La foulée est lancée, la respiration s’accélère, et soudain une douleur aiguë se plante sous les côtes, à droite le plus souvent. Le point de côté oblige à ralentir, parfois à s’arrêter, et revient d’une sortie à l’autre sans qu’on comprenne toujours pourquoi. Bonne nouvelle : cette gêne s’explique bien et se prévient facilement une fois qu’on en connaît les mécanismes.

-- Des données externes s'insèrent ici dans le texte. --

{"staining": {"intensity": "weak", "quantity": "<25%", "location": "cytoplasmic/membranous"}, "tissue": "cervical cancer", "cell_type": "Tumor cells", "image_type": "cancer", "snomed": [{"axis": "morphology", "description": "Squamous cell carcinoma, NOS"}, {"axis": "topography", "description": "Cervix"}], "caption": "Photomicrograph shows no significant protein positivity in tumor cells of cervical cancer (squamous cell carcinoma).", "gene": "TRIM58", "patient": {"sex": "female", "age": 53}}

Ce qui se passe réellement dans le corps
Contrairement à une idée reçue, le point de côté n’est ni un problème cardiaque ni un signe d’essoufflement excessif. Les explications les plus solides pointent vers le diaphragme, ce muscle en forme de dôme situé sous les poumons qui se contracte à chaque respiration :
- Pendant la course, le diaphragme est sollicité en continu par la respiration accélérée, tout en étant secoué par les chocs répétés de la foulée.
- Le foie et l’estomac, situés juste sous le diaphragme, ballottent à chaque appui et tirent sur les ligaments qui les relient au diaphragme, ce qui peut provoquer la douleur ressentie.
- Une respiration trop superficielle, concentrée dans le haut de la poitrine plutôt que dans le ventre, fatigue davantage le diaphragme et augmente le risque de point de côté.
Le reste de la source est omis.